*ABOUT THIS TASK*
Going line by line through the records below, write out everything starting with the line containing "Laugh out loud" and going on through the line containing "Missing: 1 (missing", exactly and inclusively. Pictures do not go in.

MATERIAL PROVIDED START

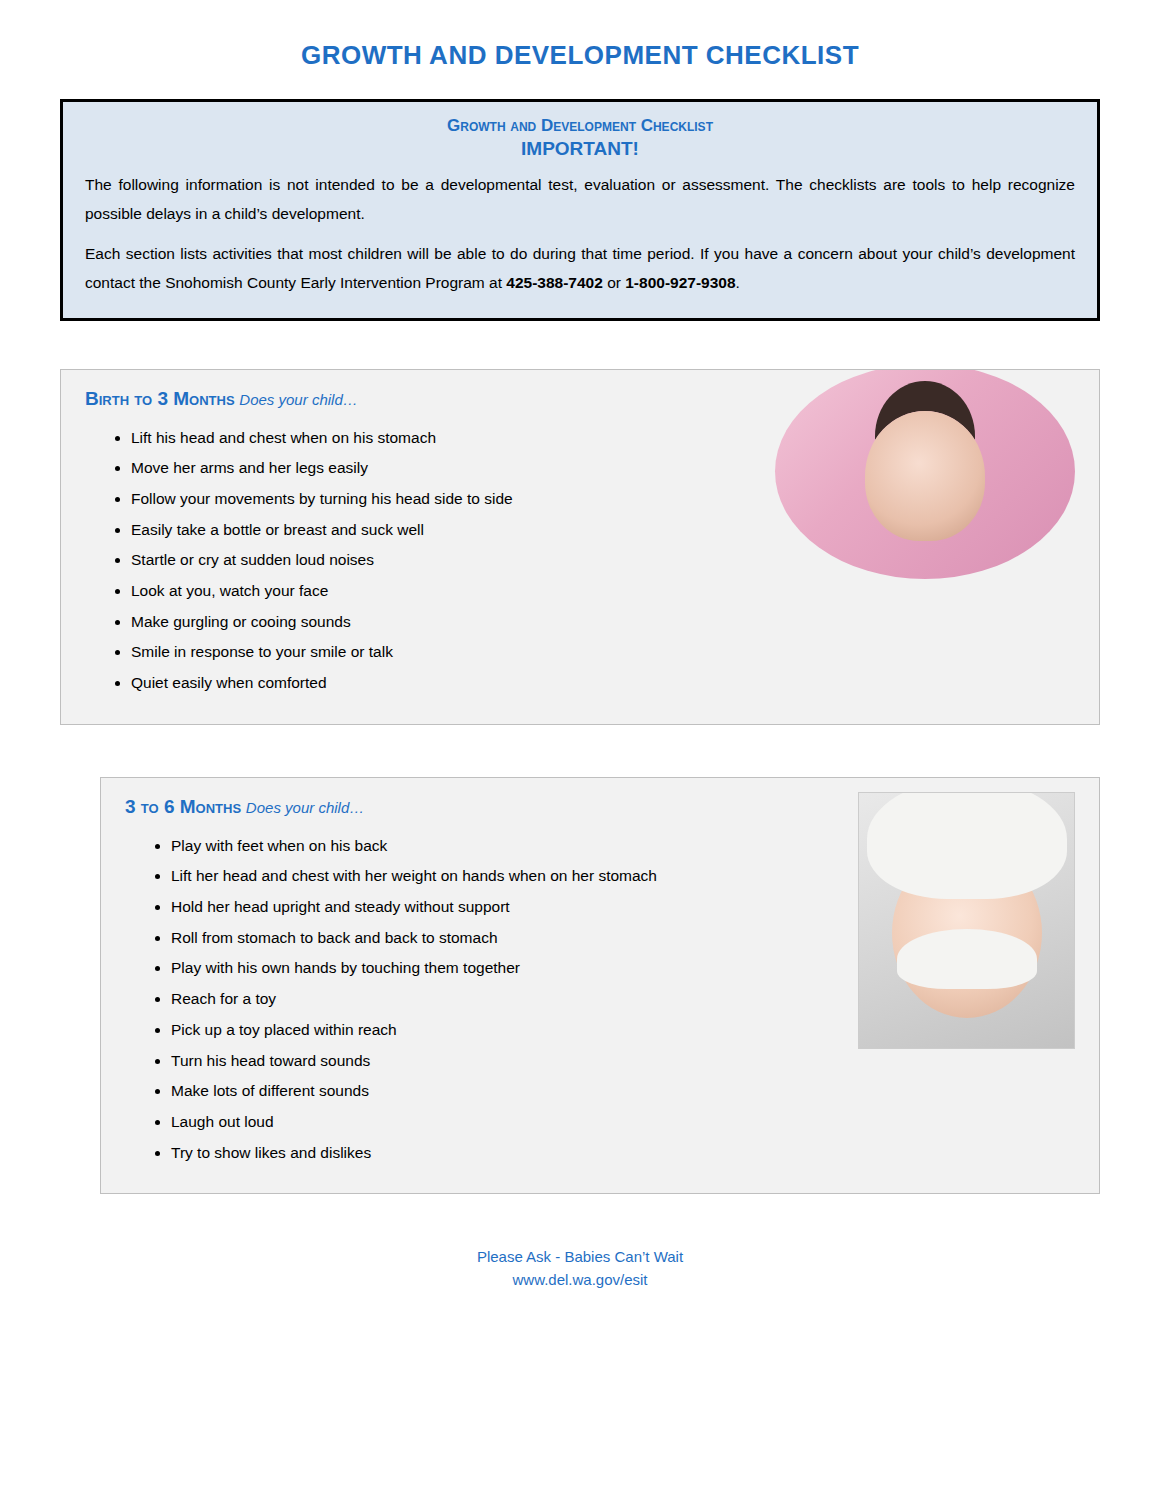GROWTH AND DEVELOPMENT CHECKLIST
Growth and Development Checklist
IMPORTANT!
The following information is not intended to be a developmental test, evaluation or assessment. The checklists are tools to help recognize possible delays in a child’s development.
Each section lists activities that most children will be able to do during that time period. If you have a concern about your child’s development contact the Snohomish County Early Intervention Program at 425-388-7402 or 1-800-927-9308.
Birth to 3 Months Does your child…
Lift his head and chest when on his stomach
Move her arms and her legs easily
Follow your movements by turning his head side to side
Easily take a bottle or breast and suck well
Startle or cry at sudden loud noises
Look at you, watch your face
Make gurgling or cooing sounds
Smile in response to your smile or talk
Quiet easily when comforted
3 to 6 Months Does your child…
Play with feet when on his back
Lift her head and chest with her weight on hands when on her stomach
Hold her head upright and steady without support
Roll from stomach to back and back to stomach
Play with his own hands by touching them together
Reach for a toy
Pick up a toy placed within reach
Turn his head toward sounds
Make lots of different sounds
Laugh out loud
Try to show likes and dislikes
Please Ask - Babies Can’t Wait
www.del.wa.gov/esit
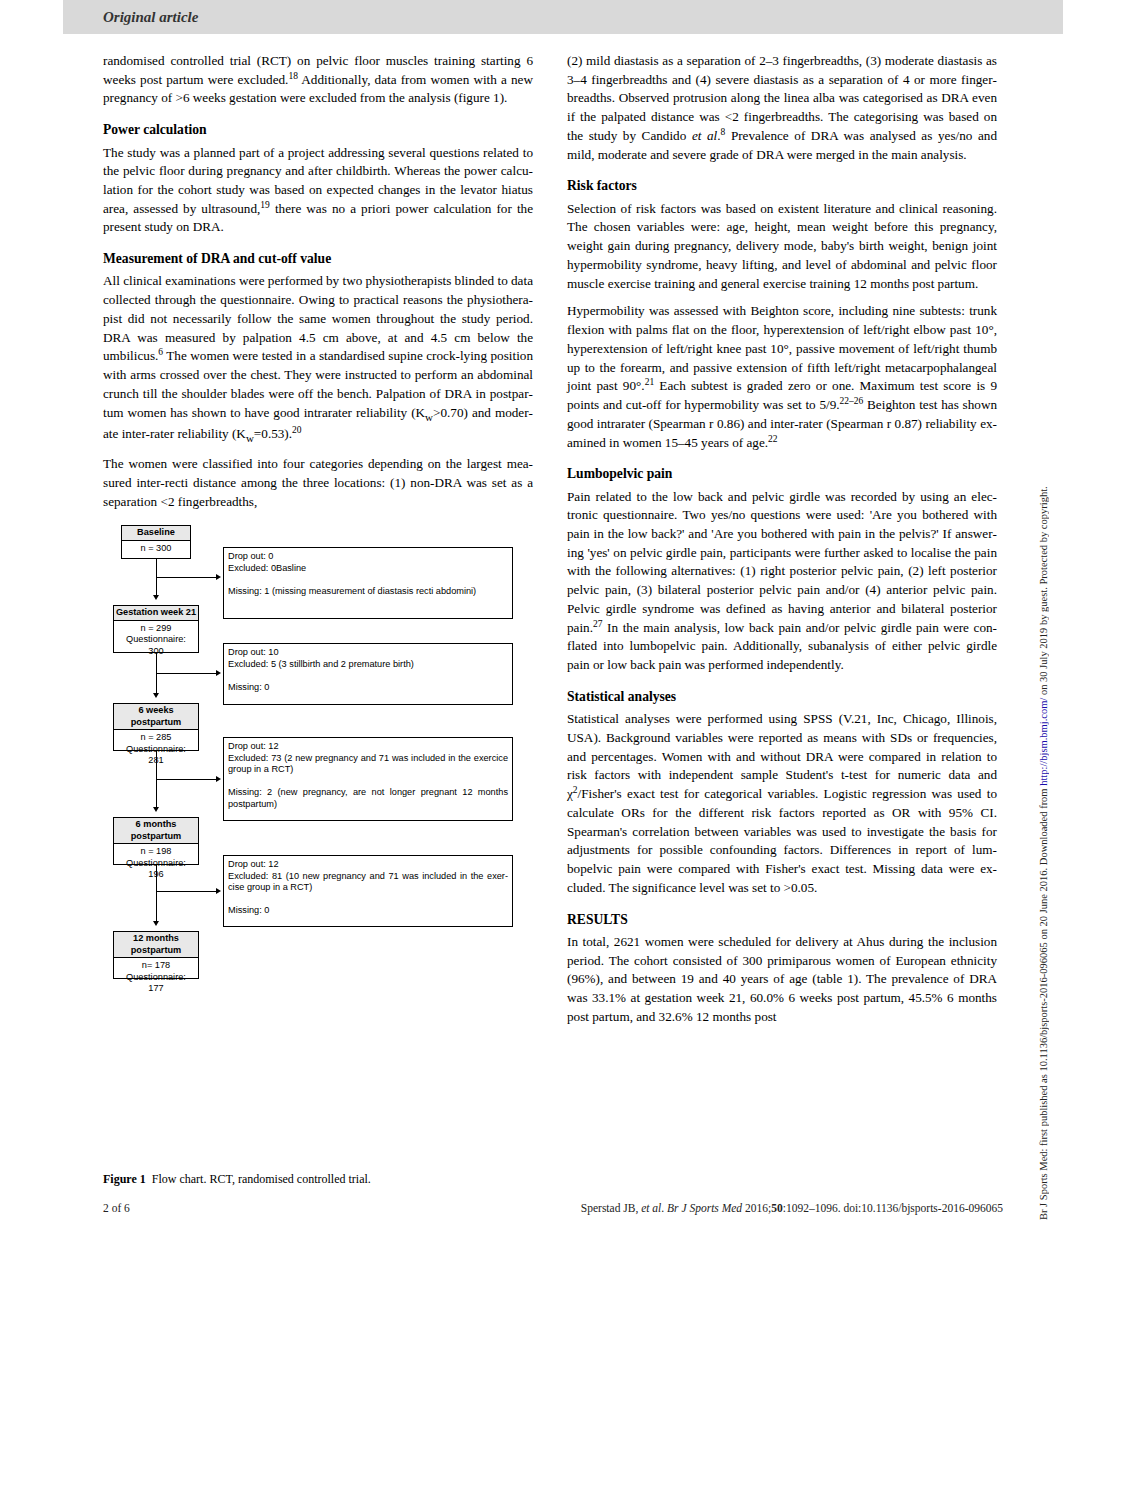Original article
Br J Sports Med: first published as 10.1136/bjsports-2016-096065 on 20 June 2016. Downloaded from http://bjsm.bmj.com/ on 30 July 2019 by guest. Protected by copyright.
randomised controlled trial (RCT) on pelvic floor muscles training starting 6 weeks post partum were excluded.18 Additionally, data from women with a new pregnancy of >6 weeks gestation were excluded from the analysis (figure 1).
Power calculation
The study was a planned part of a project addressing several questions related to the pelvic floor during pregnancy and after childbirth. Whereas the power calculation for the cohort study was based on expected changes in the levator hiatus area, assessed by ultrasound,19 there was no a priori power calculation for the present study on DRA.
Measurement of DRA and cut-off value
All clinical examinations were performed by two physiotherapists blinded to data collected through the questionnaire. Owing to practical reasons the physiotherapist did not necessarily follow the same women throughout the study period. DRA was measured by palpation 4.5 cm above, at and 4.5 cm below the umbilicus.6 The women were tested in a standardised supine crock-lying position with arms crossed over the chest. They were instructed to perform an abdominal crunch till the shoulder blades were off the bench. Palpation of DRA in postpartum women has shown to have good intrarater reliability (Kw>0.70) and moderate inter-rater reliability (Kw=0.53).20
The women were classified into four categories depending on the largest measured inter-recti distance among the three locations: (1) non-DRA was set as a separation <2 fingerbreadths,
Baseline
n = 300
Drop out: 0
Excluded: 0Basline
Missing: 1 (missing measurement of diastasis recti abdomini)
Gestation week 21
n = 299
Questionnaire: 300
Drop out: 10
Excluded: 5 (3 stillbirth and 2 premature birth)
Missing: 0
6 weeks postpartum
n = 285
Questionnaire: 281
Drop out: 12
Excluded: 73 (2 new pregnancy and 71 was included in the exercice group in a RCT)
Missing: 2 (new pregnancy, are not longer pregnant 12 months postpartum)
6 months postpartum
n = 198
Questionnaire: 196
Drop out: 12
Excluded: 81 (10 new pregnancy and 71 was included in the exercise group in a RCT)
Missing: 0
12 months postpartum
n= 178
Questionnaire: 177
Figure 1 Flow chart. RCT, randomised controlled trial.
(2) mild diastasis as a separation of 2–3 fingerbreadths, (3) moderate diastasis as 3–4 fingerbreadths and (4) severe diastasis as a separation of 4 or more fingerbreadths. Observed protrusion along the linea alba was categorised as DRA even if the palpated distance was <2 fingerbreadths. The categorising was based on the study by Candido et al.8 Prevalence of DRA was analysed as yes/no and mild, moderate and severe grade of DRA were merged in the main analysis.
Risk factors
Selection of risk factors was based on existent literature and clinical reasoning. The chosen variables were: age, height, mean weight before this pregnancy, weight gain during pregnancy, delivery mode, baby's birth weight, benign joint hypermobility syndrome, heavy lifting, and level of abdominal and pelvic floor muscle exercise training and general exercise training 12 months post partum.
Hypermobility was assessed with Beighton score, including nine subtests: trunk flexion with palms flat on the floor, hyperextension of left/right elbow past 10°, hyperextension of left/right knee past 10°, passive movement of left/right thumb up to the forearm, and passive extension of fifth left/right metacarpophalangeal joint past 90°.21 Each subtest is graded zero or one. Maximum test score is 9 points and cut-off for hypermobility was set to 5/9.22–26 Beighton test has shown good intrarater (Spearman r 0.86) and inter-rater (Spearman r 0.87) reliability examined in women 15–45 years of age.22
Lumbopelvic pain
Pain related to the low back and pelvic girdle was recorded by using an electronic questionnaire. Two yes/no questions were used: 'Are you bothered with pain in the low back?' and 'Are you bothered with pain in the pelvis?' If answering 'yes' on pelvic girdle pain, participants were further asked to localise the pain with the following alternatives: (1) right posterior pelvic pain, (2) left posterior pelvic pain, (3) bilateral posterior pelvic pain and/or (4) anterior pelvic pain. Pelvic girdle syndrome was defined as having anterior and bilateral posterior pain.27 In the main analysis, low back pain and/or pelvic girdle pain were conflated into lumbopelvic pain. Additionally, subanalysis of either pelvic girdle pain or low back pain was performed independently.
Statistical analyses
Statistical analyses were performed using SPSS (V.21, Inc, Chicago, Illinois, USA). Background variables were reported as means with SDs or frequencies, and percentages. Women with and without DRA were compared in relation to risk factors with independent sample Student's t-test for numeric data and χ2/Fisher's exact test for categorical variables. Logistic regression was used to calculate ORs for the different risk factors reported as OR with 95% CI. Spearman's correlation between variables was used to investigate the basis for adjustments for possible confounding factors. Differences in report of lumbopelvic pain were compared with Fisher's exact test. Missing data were excluded. The significance level was set to >0.05.
Results
In total, 2621 women were scheduled for delivery at Ahus during the inclusion period. The cohort consisted of 300 primiparous women of European ethnicity (96%), and between 19 and 40 years of age (table 1). The prevalence of DRA was 33.1% at gestation week 21, 60.0% 6 weeks post partum, 45.5% 6 months post partum, and 32.6% 12 months post
2 of 6
Sperstad JB, et al. Br J Sports Med 2016;50:1092–1096. doi:10.1136/bjsports-2016-096065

MATERIAL PROVIDED END

*REPLY*
Laugh out loud
Try to show likes and dislikes
Please Ask - Babies Can’t Wait
www.del.wa.gov/esit
Original article
Br J Sports Med: first published as 10.1136/bjsports-2016-096065 on 20 June 2016. Downloaded from http://bjsm.bmj.com/ on 30 July 2019 by guest. Protected by copyright.
randomised controlled trial (RCT) on pelvic floor muscles training starting 6 weeks post partum were excluded.18 Additionally, data from women with a new pregnancy of >6 weeks gestation were excluded from the analysis (figure 1).
Power calculation
The study was a planned part of a project addressing several questions related to the pelvic floor during pregnancy and after childbirth. Whereas the power calculation for the cohort study was based on expected changes in the levator hiatus area, assessed by ultrasound,19 there was no a priori power calculation for the present study on DRA.
Measurement of DRA and cut-off value
All clinical examinations were performed by two physiotherapists blinded to data collected through the questionnaire. Owing to practical reasons the physiotherapist did not necessarily follow the same women throughout the study period. DRA was measured by palpation 4.5 cm above, at and 4.5 cm below the umbilicus.6 The women were tested in a standardised supine crock-lying position with arms crossed over the chest. They were instructed to perform an abdominal crunch till the shoulder blades were off the bench. Palpation of DRA in postpartum women has shown to have good intrarater reliability (Kw>0.70) and moderate inter-rater reliability (Kw=0.53).20
The women were classified into four categories depending on the largest measured inter-recti distance among the three locations: (1) non-DRA was set as a separation <2 fingerbreadths,
Baseline
n = 300
Drop out: 0
Excluded: 0Basline
Missing: 1 (missing measurement of diastasis recti abdomini)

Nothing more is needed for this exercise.